The Communist economic system “is based on ideas that are barely 200 years old and whose influence is declining, whilst Buddhism and other religions have thousands of years and continue to attract the world’s attention,” the Dalai Lama told a group of Vietnamese executives. “Even if the world Marx imagined has some points that can be shared, the way regimes control human life and thought is unacceptable,” he told his audience, made up mostly of liberal managers and economists from Vietnam who have little sympathy is Hanoi.

The group of 102 delegates represents Vietnam’s Tibetan Buddhists, about half from the North and half from the South, members of the Vietnamese CEO’s Club, a liberal group tolerated by the regime.

Tibet’s spiritual leader met them in Dharamsala where Tibetan exiles are holding a big summit to decide the approach to take vis-à-vis the wave of self-immolations that has swept their homeland.

Tomorrow afternoon, summit delegates will present a joint motion after four days of debate.

The Dalai Lama, who will close the great gathering tomorrow, wanted to meet the Vietnamese group.

“There are times and situations in which external factors limit the sense of religion,” he explained. “However, this should not frighten us because all we need is to develop a warm and open heart to live in a positive manner. Sharing wealth as Communists preach is a good thing, in theory, but it has never been applied.”

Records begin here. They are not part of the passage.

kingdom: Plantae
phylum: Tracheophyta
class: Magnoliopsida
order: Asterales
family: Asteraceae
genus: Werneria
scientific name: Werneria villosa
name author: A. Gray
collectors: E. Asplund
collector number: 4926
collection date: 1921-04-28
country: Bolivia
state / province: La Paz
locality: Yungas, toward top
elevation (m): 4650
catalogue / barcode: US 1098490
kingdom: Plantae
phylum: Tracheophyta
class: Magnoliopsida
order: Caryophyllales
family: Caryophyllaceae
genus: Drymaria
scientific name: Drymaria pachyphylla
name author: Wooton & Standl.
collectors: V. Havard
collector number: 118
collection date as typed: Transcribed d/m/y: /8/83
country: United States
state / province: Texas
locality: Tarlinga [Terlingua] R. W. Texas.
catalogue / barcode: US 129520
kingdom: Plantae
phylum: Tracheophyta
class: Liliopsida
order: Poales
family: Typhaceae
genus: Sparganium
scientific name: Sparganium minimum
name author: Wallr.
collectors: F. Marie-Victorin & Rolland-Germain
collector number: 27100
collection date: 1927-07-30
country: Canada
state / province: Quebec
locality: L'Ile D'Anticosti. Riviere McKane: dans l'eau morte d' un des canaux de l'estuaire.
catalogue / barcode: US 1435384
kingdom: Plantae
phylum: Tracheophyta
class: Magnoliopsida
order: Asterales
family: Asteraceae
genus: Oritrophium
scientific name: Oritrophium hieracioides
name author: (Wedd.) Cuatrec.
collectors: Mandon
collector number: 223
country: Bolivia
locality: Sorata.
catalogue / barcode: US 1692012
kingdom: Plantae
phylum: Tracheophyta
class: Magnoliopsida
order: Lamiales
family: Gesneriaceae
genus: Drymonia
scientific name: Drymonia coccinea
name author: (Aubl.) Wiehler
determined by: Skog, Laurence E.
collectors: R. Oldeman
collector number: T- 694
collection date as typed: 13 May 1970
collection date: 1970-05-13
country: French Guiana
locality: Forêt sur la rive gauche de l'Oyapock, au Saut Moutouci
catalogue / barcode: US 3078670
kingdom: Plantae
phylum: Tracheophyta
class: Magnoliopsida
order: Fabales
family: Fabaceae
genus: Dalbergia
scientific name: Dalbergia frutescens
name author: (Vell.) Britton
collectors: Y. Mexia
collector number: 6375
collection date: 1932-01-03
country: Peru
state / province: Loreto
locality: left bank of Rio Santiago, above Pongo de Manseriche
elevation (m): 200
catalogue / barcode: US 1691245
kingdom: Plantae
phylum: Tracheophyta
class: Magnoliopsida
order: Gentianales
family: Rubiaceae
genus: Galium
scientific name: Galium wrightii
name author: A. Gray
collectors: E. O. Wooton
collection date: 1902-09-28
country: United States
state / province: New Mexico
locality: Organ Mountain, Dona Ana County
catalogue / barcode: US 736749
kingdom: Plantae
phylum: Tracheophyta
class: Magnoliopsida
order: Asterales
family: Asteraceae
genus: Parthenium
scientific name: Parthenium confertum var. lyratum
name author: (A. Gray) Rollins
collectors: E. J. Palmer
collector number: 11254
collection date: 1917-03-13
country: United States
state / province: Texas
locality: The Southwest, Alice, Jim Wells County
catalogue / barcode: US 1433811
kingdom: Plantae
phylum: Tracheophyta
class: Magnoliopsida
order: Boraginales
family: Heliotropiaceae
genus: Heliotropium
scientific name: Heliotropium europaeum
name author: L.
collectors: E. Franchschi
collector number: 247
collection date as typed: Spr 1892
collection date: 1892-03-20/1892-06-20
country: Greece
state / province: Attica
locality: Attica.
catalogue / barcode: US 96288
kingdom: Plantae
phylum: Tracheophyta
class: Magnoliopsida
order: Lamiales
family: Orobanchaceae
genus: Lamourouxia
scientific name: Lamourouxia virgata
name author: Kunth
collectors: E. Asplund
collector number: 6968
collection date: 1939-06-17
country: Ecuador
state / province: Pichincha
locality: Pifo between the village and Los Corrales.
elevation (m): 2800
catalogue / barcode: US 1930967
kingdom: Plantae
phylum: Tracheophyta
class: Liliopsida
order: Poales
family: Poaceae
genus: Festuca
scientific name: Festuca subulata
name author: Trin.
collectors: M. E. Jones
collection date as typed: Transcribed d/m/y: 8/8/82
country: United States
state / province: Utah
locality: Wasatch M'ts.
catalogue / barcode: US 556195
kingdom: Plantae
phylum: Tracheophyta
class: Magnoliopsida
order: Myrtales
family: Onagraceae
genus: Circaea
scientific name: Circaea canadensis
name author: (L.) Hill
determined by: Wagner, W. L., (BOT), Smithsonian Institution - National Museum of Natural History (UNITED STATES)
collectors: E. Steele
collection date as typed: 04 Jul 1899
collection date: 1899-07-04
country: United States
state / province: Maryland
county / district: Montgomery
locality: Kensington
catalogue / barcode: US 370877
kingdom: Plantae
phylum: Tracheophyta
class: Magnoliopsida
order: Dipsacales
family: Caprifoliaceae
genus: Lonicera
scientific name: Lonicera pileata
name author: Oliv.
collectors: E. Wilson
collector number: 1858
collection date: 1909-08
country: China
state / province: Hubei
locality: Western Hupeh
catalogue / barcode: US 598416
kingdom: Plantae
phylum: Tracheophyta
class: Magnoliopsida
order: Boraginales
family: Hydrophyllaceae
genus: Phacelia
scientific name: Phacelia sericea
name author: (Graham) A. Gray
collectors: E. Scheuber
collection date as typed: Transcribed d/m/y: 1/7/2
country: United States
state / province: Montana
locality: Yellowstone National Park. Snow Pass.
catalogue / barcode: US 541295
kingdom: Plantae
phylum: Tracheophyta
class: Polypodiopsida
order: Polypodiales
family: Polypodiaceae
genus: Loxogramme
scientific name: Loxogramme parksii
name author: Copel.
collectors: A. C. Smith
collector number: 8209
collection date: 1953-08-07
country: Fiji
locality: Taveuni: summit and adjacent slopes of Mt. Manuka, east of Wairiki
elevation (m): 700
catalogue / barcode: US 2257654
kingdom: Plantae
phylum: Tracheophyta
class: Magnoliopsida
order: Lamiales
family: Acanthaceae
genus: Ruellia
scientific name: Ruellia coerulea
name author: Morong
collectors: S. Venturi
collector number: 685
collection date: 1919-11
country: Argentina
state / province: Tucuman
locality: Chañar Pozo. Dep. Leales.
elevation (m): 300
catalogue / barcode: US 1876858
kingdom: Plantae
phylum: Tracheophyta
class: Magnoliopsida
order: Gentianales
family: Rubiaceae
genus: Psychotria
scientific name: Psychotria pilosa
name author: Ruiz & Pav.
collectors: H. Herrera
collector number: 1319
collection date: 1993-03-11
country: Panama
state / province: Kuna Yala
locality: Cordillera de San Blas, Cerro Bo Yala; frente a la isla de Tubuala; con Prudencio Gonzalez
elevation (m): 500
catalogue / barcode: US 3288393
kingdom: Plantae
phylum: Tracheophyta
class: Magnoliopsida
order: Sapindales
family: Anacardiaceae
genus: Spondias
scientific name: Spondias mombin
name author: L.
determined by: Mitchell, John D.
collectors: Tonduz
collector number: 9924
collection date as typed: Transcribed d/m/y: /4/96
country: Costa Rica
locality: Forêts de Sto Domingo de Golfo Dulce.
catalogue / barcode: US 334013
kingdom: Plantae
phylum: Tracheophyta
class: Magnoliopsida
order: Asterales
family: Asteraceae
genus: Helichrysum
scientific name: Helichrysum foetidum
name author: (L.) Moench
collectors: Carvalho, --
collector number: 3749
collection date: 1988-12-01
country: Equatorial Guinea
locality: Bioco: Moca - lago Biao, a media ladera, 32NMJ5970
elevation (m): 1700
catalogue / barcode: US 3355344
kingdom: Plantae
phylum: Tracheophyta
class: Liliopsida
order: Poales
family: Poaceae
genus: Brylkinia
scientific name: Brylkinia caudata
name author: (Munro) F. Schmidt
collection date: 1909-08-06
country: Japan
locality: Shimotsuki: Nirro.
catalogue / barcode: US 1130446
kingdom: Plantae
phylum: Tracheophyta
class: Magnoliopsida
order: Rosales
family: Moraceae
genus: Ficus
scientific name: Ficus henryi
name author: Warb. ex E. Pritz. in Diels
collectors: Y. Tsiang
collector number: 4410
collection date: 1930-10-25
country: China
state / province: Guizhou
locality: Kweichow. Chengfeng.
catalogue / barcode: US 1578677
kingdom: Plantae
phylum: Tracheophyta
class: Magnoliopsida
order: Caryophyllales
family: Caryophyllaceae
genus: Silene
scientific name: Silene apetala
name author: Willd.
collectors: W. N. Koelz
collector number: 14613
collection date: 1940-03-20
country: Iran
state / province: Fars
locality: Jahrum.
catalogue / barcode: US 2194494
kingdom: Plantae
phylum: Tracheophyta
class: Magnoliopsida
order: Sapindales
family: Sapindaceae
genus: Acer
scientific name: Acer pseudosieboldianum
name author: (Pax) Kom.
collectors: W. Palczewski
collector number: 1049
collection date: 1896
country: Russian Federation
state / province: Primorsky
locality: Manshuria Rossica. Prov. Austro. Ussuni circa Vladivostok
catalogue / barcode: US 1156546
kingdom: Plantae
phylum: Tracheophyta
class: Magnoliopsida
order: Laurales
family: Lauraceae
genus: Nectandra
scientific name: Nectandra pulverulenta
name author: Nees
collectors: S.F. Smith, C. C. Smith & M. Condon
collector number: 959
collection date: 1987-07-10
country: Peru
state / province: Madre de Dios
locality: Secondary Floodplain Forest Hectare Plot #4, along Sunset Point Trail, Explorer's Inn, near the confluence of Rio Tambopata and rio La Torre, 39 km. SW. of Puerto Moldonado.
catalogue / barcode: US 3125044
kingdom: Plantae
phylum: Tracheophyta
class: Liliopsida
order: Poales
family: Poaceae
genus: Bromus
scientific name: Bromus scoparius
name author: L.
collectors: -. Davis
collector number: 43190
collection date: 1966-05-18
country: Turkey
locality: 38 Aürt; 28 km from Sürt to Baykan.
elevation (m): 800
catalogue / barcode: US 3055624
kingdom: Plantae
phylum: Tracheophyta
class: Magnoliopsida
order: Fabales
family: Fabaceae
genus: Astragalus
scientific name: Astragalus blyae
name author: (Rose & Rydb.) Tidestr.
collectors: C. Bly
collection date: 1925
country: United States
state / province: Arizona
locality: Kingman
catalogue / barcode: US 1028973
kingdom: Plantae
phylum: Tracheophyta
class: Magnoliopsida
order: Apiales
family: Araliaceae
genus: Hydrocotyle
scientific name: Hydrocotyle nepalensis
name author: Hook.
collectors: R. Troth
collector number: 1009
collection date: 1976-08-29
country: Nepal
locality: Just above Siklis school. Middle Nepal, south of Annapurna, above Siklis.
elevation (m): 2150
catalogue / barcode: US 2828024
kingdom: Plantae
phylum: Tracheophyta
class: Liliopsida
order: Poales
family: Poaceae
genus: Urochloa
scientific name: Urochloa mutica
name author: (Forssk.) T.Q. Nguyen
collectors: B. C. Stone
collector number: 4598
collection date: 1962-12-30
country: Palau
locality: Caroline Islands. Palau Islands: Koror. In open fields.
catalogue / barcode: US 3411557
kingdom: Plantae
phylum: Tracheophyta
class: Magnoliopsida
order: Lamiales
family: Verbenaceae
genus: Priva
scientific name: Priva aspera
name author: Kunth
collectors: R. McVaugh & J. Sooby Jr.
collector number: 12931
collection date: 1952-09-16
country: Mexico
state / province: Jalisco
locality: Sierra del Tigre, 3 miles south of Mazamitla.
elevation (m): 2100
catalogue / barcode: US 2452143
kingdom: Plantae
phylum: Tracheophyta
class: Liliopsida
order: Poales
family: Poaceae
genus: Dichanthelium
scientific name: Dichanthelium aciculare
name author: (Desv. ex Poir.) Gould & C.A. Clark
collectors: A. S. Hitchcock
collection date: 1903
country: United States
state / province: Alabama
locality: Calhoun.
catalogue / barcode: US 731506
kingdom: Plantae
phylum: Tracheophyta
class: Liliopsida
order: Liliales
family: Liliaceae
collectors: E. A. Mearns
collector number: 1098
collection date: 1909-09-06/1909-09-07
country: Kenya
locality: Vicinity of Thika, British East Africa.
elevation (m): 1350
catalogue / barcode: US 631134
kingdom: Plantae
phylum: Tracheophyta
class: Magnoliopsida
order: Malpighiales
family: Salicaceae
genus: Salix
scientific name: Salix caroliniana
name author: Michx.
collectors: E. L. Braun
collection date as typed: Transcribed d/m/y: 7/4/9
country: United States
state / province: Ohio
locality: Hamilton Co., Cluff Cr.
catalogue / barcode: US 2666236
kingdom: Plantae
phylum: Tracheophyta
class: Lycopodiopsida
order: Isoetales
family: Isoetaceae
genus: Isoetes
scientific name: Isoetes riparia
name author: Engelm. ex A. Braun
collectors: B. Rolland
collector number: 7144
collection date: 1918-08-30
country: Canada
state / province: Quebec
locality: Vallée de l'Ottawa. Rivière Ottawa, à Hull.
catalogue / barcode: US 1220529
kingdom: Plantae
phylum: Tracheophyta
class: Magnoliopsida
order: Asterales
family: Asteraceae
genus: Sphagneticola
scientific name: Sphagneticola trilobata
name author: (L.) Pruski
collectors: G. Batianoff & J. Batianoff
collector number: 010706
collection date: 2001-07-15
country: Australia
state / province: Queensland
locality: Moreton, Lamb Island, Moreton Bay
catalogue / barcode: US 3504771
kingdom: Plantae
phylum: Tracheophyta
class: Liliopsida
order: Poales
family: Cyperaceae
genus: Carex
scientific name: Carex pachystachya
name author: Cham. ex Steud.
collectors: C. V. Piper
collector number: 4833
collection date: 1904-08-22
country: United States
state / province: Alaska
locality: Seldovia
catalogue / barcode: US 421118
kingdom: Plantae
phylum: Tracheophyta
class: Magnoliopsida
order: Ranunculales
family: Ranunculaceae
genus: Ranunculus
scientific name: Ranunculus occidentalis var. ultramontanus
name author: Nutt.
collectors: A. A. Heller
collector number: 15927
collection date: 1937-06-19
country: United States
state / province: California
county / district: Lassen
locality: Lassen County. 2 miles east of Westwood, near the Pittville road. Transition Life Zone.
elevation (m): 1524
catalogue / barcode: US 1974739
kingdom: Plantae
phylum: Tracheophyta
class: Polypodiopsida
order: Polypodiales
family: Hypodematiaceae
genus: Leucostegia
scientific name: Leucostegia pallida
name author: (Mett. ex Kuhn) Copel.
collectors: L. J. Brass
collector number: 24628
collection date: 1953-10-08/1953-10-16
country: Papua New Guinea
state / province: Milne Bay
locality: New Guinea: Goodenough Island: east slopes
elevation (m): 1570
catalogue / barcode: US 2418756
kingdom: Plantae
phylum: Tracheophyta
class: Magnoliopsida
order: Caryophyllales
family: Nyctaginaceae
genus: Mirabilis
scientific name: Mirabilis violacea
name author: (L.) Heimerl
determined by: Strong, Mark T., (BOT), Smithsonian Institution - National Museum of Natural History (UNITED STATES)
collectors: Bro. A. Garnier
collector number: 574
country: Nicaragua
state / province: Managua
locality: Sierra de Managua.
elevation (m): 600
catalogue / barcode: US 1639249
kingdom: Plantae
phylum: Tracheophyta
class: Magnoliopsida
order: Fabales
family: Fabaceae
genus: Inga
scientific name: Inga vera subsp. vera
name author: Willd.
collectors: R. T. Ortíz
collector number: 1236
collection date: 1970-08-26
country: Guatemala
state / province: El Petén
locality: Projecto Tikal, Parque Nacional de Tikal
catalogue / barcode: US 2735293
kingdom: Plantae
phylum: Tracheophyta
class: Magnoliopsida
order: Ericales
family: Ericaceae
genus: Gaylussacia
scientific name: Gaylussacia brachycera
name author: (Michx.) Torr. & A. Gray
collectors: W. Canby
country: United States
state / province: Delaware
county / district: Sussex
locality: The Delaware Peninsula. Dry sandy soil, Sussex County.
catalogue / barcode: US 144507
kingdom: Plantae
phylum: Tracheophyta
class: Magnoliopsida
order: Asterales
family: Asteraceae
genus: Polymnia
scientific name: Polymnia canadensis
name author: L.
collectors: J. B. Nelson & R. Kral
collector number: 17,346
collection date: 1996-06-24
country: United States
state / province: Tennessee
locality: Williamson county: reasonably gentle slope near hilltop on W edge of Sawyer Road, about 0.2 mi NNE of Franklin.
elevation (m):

In answering a mother who wanted to know how to live a good family life, he jokingly said, “I am 76 years old and do not have children. I think it is a bit late to start a family; so I will not dare answer your question.”

“Children like all the people we care for need attention and care. It is necessary that they grow up in freedom to develop according to their own inclinations.”

One of the delegates asked the Dalai Lama to travel to the Spratly or the Paracel Islands, which China and Vietnam claim, to start the construction of a temple that could appease recent nationalist tensions agitating the continent.

“Rather than temples, I’d like to see the construction of study centres,” the Nobel Prize laureate said. “In any event, such a place would be more useful in Saigon or Hanoi than on a small island.”

The meeting was widely covered by Tibetan media, which have stressed the closeness between the Chinese and the Vietnamese Communist parties.

The “liberal” delegation had some hurdles to clear before it could get the visa to travel to India, but in the end, they were able to meet the spiritual leader.

For this reason as well, the Dalai Lama chose not to take part in the summit but meet instead participants.